Inspiration for this month’s theme is rooted in the motto of the Special Olympics: “It’s all about attitude!”
Over 50 years ago, a book called The Power of Positive Thinking became an immediate best-seller. The author Dr. Norman Vincent Peale, offered a variety of psychological practices to support the individual in developing a daily optimistic mindset for viewing life’s challenges as opportunities.
Please enjoy the following quotes and excerpts from The Power of Positive Thinking, and perhaps reflect on these principles in your yoga and meditation practice.
1. Formulate and stamp indelibly on your mind a mental picture of yourself as succeeding. And hold this picture tenaciously. You can’t ever permit it to fade. Over time your mind will develop this picture, brighten the detail. Never doubt the reality of the mental image, because doing so is dangerous. The mind also tries to complete what it pictures. So always picture “success” no matter how badly things seem to be going at the moment.
2. Whenever a negative thought concerning your personal powers comes into mind, deliberately voice a positive thought to cancel it out.
3. Do not build up obstacles in your imagination. Minimize every so-called obstacle. Difficulties must be studied and efficiently dealt with to be eliminated, but they must be seen only for what they are. They must not be inflated by fear thoughts.
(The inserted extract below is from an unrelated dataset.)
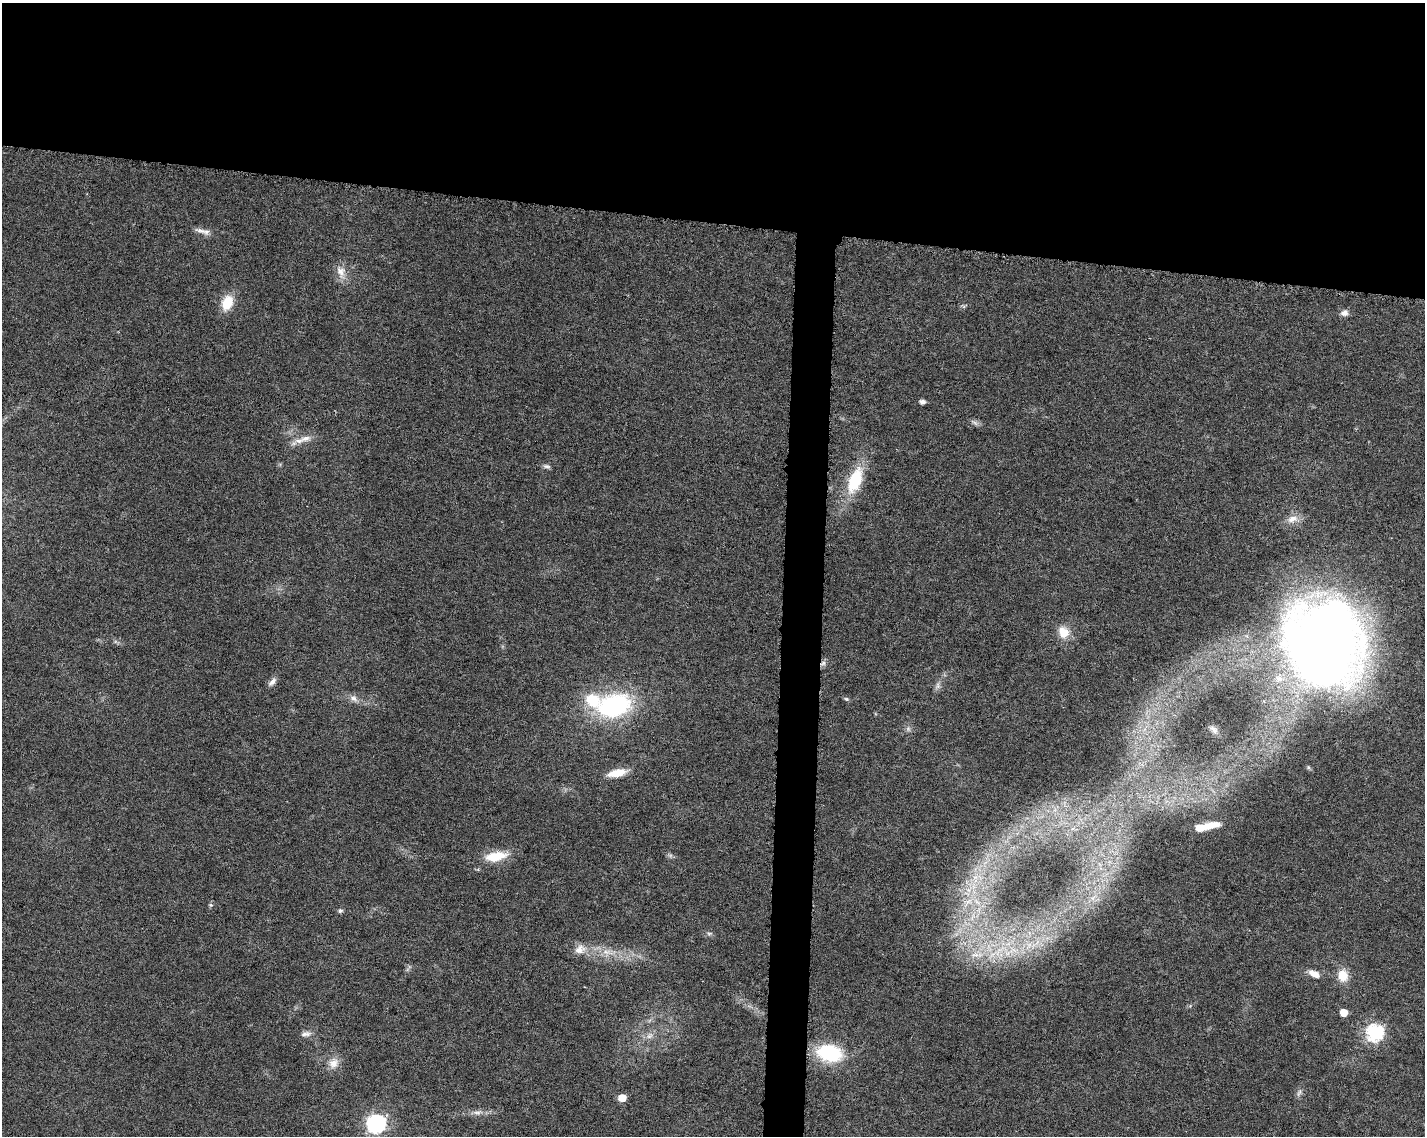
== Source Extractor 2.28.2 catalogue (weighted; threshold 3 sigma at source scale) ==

4. Do not be awestruck by other people and try to copy them. Nobody can be you as efficiently as YOU can. Remember also that most people, despite their confident appearance and demeanor, are often as scared as you are and as doubtful of themselves.
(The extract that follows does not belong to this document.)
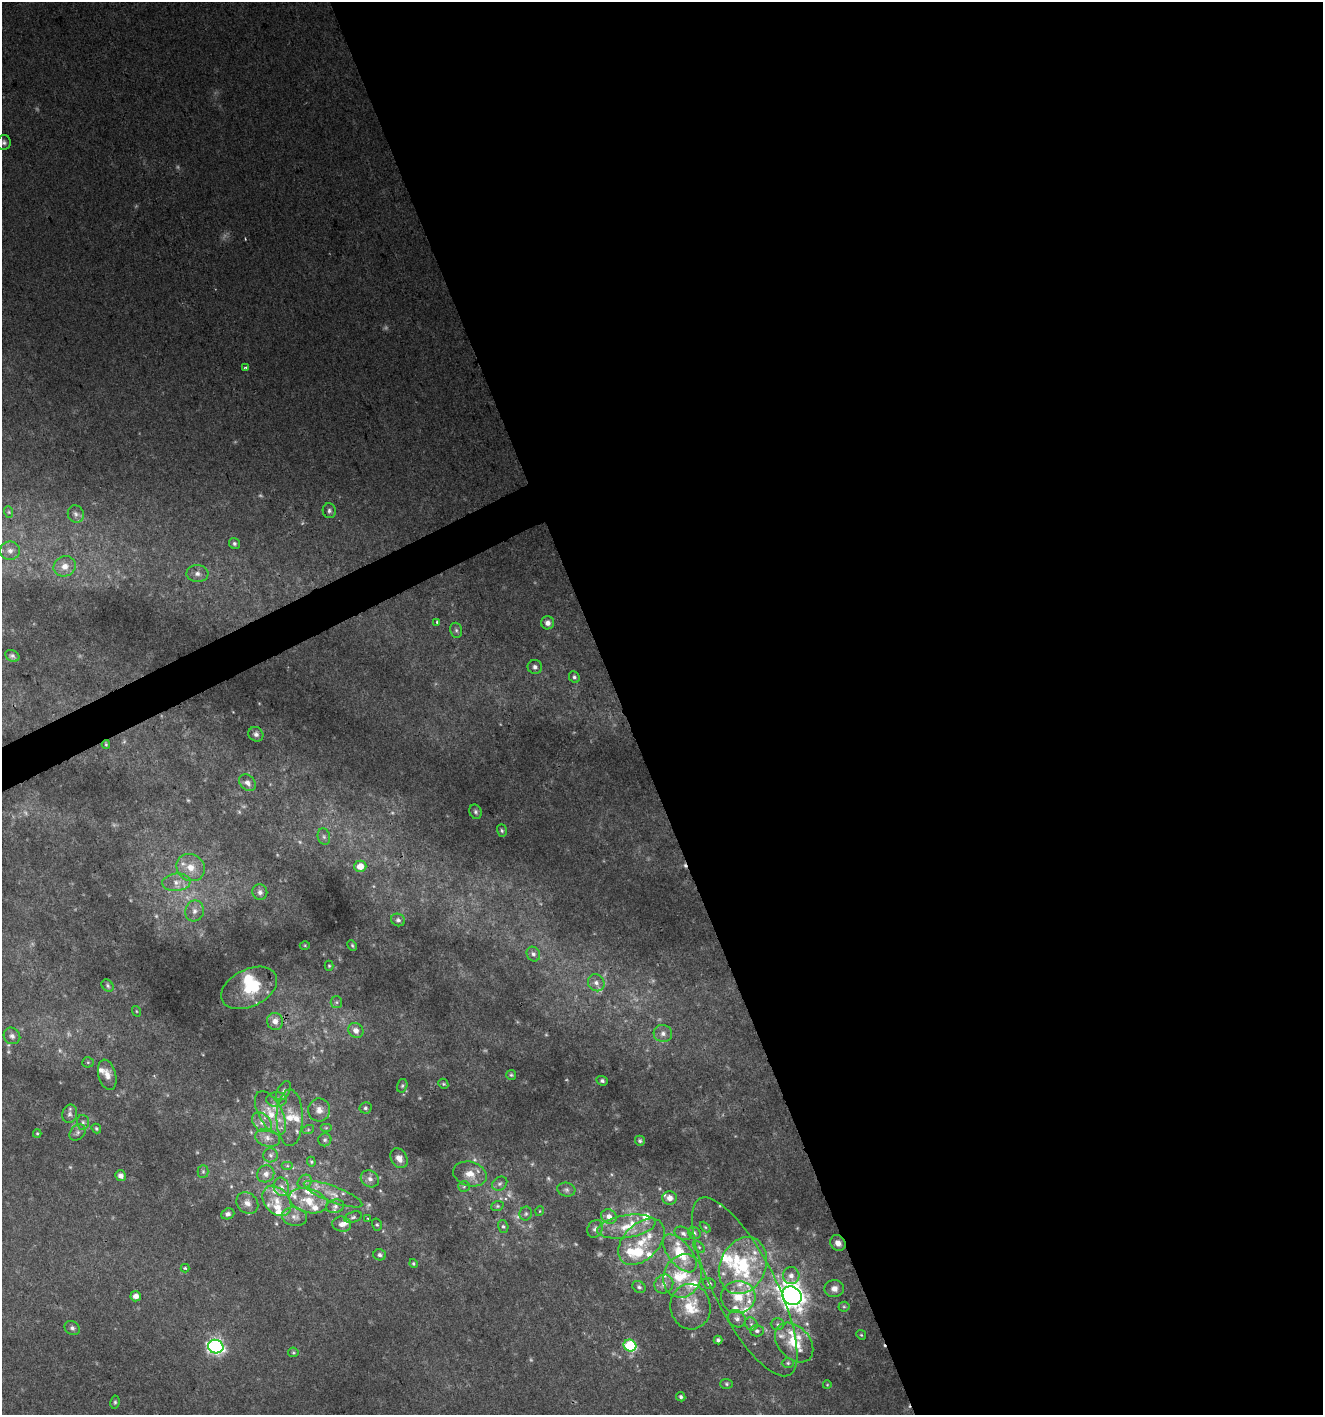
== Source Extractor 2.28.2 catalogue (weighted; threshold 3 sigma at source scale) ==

5. Gain self-knowledge. Learn the origin of your inferiority and self-doubts, which often begin in childhood. If necessary, get a competent counselor to help you understand why you do what you do.
6. Make a true estimate of your own ability — then raise it 10 percent. Resist becoming egotistical, but develop a wholesome self-respect. Believe in your own powers.
-Dr. Norman Vincent Peale
Suggestions for practicing this theme in Kunga Classes:
1. Work on one suggestion above each week, choosing a different focus weekly.
2. Encourage yourself and other students to try a difficult posture that there may be fears around, strictly for the exercise of watching the mind and testing its ability to turn the challenge into an opportunity.
3. Print small strips of paper with one of the above tips to keep around your home so that you will see it daily.
4. Encourage conversation at the end of your practice: “Would anyone like to share an example of how you have applied this months Kunga Theme of Turning Adversity into Opportunity?”
5. Throughout entire class practice, encourage yourself and other to practice positive self talk with one simple inner phrase such as: “I am strong”, “I am relaxed”, “I am confident”, “I am optimistic!”
6. Share brief readings from books on the power of positivity, such as “Man’s Search for Meaning”, Victor Frankl’s story of surviving the holocaust, or “Left to Tell”, Immaculee Ilibagiza’s story of surviving the Rwandan genocide.